* Problem to solve *
In the data below, which lines contain "associated"? List them by copying each one.

* Exercise material *
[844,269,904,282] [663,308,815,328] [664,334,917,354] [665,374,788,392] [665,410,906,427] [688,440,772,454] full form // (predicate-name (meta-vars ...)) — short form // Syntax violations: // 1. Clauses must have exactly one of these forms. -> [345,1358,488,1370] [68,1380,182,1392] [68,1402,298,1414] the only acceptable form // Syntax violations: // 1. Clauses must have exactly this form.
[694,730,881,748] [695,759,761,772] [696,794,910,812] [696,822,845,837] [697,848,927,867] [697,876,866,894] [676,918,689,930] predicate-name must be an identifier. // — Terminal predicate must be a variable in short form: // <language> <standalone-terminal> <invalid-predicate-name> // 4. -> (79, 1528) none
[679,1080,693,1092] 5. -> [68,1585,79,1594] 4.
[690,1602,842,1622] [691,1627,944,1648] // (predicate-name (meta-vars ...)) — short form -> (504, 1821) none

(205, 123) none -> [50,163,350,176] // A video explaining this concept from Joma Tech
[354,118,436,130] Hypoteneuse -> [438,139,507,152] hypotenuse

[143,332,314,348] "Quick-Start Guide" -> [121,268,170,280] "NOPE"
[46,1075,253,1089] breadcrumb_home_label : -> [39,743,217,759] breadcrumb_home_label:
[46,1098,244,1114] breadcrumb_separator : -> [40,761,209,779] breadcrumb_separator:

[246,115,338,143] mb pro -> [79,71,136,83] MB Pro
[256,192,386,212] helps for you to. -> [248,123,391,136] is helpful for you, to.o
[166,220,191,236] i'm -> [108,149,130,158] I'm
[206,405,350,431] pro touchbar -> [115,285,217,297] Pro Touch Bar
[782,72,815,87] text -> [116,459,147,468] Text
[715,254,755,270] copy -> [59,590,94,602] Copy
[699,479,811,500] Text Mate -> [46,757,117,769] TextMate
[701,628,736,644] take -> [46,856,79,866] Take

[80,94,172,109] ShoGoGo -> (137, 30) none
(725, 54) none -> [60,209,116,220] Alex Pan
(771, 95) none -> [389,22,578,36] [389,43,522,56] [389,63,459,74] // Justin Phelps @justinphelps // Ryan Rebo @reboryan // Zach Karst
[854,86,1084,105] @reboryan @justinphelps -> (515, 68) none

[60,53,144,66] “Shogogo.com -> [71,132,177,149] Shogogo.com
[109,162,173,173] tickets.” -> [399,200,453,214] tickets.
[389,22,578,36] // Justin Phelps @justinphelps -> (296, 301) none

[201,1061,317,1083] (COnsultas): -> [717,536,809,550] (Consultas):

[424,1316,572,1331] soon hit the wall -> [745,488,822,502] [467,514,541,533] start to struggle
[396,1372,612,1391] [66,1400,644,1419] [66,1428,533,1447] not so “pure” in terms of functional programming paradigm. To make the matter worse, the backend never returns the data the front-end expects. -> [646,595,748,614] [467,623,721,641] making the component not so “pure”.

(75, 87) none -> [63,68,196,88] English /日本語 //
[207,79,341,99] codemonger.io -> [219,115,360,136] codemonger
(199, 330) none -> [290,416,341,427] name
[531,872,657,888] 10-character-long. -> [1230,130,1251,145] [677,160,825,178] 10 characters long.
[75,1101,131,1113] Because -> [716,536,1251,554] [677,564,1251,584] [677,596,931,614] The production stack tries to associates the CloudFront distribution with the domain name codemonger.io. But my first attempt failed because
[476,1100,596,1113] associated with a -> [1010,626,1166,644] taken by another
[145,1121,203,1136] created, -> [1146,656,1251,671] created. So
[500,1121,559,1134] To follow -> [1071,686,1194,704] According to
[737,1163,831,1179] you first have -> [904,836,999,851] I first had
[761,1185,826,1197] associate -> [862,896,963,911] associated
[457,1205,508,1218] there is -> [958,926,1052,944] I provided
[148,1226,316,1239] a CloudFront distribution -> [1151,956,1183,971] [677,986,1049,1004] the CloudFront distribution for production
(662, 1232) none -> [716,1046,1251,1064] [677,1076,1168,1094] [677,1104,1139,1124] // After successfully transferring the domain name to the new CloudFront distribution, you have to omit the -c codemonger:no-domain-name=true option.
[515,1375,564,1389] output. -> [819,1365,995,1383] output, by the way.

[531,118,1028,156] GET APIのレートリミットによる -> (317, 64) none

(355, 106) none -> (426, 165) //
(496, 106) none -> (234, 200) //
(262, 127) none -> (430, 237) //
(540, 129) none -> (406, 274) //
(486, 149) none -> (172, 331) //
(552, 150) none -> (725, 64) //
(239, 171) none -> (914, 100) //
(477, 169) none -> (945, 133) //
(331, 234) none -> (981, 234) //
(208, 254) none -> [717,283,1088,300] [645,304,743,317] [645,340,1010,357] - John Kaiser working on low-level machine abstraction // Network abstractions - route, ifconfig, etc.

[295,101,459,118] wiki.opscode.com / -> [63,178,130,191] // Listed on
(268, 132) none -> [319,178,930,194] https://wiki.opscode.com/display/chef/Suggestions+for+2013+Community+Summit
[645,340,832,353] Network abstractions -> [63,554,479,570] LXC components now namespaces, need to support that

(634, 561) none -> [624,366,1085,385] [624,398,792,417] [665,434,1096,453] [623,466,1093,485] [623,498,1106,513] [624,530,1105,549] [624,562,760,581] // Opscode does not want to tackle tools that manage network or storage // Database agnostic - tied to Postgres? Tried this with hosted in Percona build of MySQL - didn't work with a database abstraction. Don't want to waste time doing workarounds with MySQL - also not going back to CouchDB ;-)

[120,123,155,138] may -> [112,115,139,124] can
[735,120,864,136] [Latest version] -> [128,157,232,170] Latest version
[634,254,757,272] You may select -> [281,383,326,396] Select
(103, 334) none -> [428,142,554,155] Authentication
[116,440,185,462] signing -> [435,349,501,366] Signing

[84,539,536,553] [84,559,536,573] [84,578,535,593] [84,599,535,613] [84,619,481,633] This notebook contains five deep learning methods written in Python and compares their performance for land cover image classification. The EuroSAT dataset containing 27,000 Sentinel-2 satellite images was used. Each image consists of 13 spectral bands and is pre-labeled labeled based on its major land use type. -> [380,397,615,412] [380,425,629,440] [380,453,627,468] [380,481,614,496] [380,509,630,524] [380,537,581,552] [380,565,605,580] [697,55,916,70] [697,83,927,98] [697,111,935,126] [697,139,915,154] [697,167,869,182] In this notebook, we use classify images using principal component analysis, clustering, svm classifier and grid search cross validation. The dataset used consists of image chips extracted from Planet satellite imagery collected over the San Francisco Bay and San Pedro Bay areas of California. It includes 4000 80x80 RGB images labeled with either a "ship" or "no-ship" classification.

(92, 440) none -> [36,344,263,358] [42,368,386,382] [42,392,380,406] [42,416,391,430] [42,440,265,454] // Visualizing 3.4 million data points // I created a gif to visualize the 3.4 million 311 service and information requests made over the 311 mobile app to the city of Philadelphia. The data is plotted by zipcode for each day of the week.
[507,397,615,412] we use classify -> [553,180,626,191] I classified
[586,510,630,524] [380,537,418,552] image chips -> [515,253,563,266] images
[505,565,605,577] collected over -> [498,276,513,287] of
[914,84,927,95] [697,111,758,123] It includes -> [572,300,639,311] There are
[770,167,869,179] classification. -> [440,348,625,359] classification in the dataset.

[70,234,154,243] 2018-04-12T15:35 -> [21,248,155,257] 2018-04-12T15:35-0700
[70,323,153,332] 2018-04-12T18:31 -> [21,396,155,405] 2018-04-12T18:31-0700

* Answer to this problem *
[476,1100,596,1113] associated with a -> [1010,626,1166,644] taken by another
[761,1185,826,1197] associate -> [862,896,963,911] associated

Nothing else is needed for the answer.